John Barkers Solicitors Serving Scunthorpe

Serving North Lincolnshire

At John Barkers Solicitors we put our clients first. Our solicitors are highly skilled professionals who can provide quality advice tailored to your individual situation. We take time to understand your goals and provide comprehensive legal advice that meets your needs. We believe in offering the highest degree of professionalism, integrity and respect.

We understand how stressful and overwhelming legal issues can be for both individuals and businesses. That is why we strive to provide a friendly, supportive service that puts you at ease. Our team will guide you throughout the entire process, from initial consultation to court hearings, to ensure that your interests are protected every step of the way.

North Lincolnshire information and history

North Lincolnshire is a unitary authority in the historic county of Lincolnshire, England. It lies to the north of its neighbour, South Kesteven, and to the south of East Riding of Yorkshire. North Lincolnshire has a population of 166,000 people and is made up of five main towns - Barton-upon-Humber, Brigg, Crowle, Scunthorpe and Winterton.

Prehistoric Times

Evidence suggests that human activity in North Lincolnshire dates back as far as the Mesolithic period (10 000 – 4000 BC). Finds include flint tools at Horkstow near Barrow upon Humber, a palaeolithic hand axe at Winterton and Neolithic flint tools in the vicinity of Messingham.

Roman Times

In Roman times Lincolnshire was divided into two provinces – Flavia Caesariensis to the south and Flavia Latina to the north. Evidence suggests that there may have been a Roman settlement at Barton-upon-Humber where they are thought to have crossed the Humber Estuary by ferry. The Romans left behind various artifacts including coins, pottery, jewellery and even building foundations.
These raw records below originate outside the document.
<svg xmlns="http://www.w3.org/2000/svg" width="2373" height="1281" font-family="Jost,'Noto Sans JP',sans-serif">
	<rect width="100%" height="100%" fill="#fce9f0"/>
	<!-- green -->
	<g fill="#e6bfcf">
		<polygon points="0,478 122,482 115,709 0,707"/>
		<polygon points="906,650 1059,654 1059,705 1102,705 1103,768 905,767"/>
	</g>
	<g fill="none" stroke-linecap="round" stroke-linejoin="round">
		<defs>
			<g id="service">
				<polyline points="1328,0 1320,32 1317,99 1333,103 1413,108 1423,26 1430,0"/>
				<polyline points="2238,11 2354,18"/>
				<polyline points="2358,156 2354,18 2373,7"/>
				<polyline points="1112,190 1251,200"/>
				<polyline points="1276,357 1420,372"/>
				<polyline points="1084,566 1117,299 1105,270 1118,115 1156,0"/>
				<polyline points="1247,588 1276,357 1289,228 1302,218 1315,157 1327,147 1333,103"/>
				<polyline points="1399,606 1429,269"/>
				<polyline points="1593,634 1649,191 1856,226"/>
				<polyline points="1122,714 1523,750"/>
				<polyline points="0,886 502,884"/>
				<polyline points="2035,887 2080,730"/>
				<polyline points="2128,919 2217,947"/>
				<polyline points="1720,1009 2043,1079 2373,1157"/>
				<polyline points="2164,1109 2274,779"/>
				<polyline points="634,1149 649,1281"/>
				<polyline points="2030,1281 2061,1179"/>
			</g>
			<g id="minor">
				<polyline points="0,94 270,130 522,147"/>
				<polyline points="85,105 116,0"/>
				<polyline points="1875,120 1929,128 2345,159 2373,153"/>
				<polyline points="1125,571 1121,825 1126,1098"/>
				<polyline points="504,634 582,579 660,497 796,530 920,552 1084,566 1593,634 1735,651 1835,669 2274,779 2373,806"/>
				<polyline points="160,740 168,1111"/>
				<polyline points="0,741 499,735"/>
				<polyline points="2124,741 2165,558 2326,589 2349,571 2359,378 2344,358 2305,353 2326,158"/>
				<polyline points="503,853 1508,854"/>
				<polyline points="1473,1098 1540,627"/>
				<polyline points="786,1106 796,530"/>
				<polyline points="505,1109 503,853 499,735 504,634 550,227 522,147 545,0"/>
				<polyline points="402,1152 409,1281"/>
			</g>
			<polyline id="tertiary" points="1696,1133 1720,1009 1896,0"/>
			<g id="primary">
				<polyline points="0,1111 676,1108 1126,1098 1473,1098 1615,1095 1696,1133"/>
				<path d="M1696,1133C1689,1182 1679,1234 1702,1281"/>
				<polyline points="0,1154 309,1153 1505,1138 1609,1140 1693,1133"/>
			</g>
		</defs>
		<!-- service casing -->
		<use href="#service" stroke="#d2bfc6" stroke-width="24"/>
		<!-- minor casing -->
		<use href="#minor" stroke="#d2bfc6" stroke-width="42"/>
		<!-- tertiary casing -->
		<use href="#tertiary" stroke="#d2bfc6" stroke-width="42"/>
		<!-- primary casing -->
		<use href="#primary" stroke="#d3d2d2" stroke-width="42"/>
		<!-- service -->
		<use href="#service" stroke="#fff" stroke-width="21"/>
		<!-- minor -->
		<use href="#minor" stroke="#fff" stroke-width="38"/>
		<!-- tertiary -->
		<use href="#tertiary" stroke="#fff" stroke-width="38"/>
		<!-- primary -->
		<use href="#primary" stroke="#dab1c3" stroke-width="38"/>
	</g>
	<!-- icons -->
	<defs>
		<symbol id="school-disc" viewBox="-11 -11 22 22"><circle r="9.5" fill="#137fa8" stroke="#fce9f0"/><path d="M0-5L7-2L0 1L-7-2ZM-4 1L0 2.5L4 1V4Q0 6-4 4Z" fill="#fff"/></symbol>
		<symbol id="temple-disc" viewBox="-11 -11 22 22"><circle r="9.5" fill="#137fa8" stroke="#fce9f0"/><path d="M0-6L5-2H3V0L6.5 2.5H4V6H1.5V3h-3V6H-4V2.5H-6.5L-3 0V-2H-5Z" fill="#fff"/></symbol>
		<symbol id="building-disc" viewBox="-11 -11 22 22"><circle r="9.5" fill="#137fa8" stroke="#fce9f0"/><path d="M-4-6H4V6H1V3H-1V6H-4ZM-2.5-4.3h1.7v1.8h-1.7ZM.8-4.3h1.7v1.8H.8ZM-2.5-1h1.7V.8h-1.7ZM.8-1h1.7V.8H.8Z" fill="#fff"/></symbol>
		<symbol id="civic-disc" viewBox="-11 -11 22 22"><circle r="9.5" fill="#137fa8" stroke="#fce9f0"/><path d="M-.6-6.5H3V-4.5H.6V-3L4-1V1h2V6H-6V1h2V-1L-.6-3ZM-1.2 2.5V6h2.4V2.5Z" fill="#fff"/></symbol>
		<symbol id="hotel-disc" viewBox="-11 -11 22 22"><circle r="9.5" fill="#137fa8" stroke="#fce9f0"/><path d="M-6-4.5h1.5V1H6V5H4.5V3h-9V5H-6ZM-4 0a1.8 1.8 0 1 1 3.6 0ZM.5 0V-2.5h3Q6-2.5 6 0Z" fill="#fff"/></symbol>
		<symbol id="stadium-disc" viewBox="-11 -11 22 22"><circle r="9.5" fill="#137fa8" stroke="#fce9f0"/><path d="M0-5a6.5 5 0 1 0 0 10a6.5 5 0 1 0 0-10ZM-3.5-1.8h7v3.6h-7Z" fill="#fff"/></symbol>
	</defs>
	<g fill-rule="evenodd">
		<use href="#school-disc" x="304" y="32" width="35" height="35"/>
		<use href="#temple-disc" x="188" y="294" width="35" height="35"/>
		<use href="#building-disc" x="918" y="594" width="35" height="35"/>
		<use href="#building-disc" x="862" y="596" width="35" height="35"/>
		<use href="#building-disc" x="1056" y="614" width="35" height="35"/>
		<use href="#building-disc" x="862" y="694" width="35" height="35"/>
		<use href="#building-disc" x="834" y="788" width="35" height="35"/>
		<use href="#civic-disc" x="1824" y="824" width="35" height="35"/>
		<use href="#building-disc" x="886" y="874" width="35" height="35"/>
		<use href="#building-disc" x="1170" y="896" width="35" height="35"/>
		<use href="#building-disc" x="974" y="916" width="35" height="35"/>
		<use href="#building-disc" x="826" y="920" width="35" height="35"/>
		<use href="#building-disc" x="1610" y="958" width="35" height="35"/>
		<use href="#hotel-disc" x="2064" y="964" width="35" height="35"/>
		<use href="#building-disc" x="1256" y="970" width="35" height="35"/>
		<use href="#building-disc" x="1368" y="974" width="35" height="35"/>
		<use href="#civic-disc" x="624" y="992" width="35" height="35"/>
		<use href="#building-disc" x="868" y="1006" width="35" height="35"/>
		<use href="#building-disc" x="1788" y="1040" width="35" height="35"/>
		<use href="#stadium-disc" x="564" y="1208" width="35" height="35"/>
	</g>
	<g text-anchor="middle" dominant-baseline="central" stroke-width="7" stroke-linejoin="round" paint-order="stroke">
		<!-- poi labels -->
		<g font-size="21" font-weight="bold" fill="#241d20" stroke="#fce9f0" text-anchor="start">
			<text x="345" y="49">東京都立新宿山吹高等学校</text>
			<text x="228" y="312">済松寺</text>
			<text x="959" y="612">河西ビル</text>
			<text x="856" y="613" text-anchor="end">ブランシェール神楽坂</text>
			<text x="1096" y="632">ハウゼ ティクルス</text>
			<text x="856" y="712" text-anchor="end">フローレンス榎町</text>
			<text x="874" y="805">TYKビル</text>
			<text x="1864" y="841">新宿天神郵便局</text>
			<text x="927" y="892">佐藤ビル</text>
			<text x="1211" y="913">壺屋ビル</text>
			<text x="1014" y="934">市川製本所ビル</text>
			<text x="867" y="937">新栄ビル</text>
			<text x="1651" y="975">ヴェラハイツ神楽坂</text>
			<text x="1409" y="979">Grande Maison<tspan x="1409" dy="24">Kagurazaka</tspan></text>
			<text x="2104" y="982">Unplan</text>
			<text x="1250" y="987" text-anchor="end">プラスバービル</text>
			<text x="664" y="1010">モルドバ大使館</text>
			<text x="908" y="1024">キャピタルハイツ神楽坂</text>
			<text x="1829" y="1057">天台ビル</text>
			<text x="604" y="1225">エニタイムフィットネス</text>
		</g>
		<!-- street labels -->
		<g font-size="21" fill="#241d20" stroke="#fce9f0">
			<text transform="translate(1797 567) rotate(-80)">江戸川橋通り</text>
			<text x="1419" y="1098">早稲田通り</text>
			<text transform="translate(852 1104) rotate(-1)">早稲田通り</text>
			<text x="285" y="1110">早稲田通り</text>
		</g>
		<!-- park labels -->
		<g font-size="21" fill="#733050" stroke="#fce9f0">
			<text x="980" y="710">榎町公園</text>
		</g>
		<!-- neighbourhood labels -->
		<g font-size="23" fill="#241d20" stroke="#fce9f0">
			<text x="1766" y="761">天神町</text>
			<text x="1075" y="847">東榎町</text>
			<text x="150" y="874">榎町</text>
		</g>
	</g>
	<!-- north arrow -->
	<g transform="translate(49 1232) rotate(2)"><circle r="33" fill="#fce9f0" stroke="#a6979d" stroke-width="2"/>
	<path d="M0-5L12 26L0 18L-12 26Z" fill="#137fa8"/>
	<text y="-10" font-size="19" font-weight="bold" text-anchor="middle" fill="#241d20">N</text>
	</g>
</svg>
The Anglo-Saxon period (410 – 1066) saw the area divided into two major areas: Lindsey to the north and Kesteven to the south. The area of North Lincolnshire covered parts of both and was known as ‘Langrage’ or ‘Longridge Wapentake’, derived from Old English for a district under its own laws.

Norman Times

In 1086, William the Conqueror commissioned the writing of the Domesday Book which recorded information about every piece of land in England. At this time North Lincolnshire was split between two lordships; Roger de Busli held Barton-upon-Humber and Epworth while William de Warenne held the land that would become Scunthorpe and Crowle. The area soon became part of the Honour of Bolingbroke, a large estate which was built up by Henry II.

The Middle Ages

In 1337 Edward III declared war on France which led to a period known as the Hundred Years War (1337 – 1453). During this time North Lincolnshire saw an influx of population as people fled from other areas to avoid being conscripted into military service. This growth continued until the late 15th century when it is estimated that between 10% and 20% of the population died due to famine or disease.

The Early Modern Period

By the early 16th century North Lincolnshire had become a predominantly agricultural area. The enclosure of common land and the introduction of new farming methods led to increased productivity and population growth. By the mid-17th century, almost all of the area was under cultivation.

Industrial Revolution

In 1836 iron ore was discovered in North Lincolnshire which prompted an industrial boom in the area. The newly formed Scunthorpe Iron Company built several blast furnaces and forges which produced iron products such as railway lines, ships' anchors and armour plating.

Modern Times

The last hundred years have seen the area become increasingly urbanised. The post-war period saw a significant increase in population and the construction of new industries, housing estates, schools and leisure facilities. Today North Lincolnshire is a diverse, vibrant and prosperous area.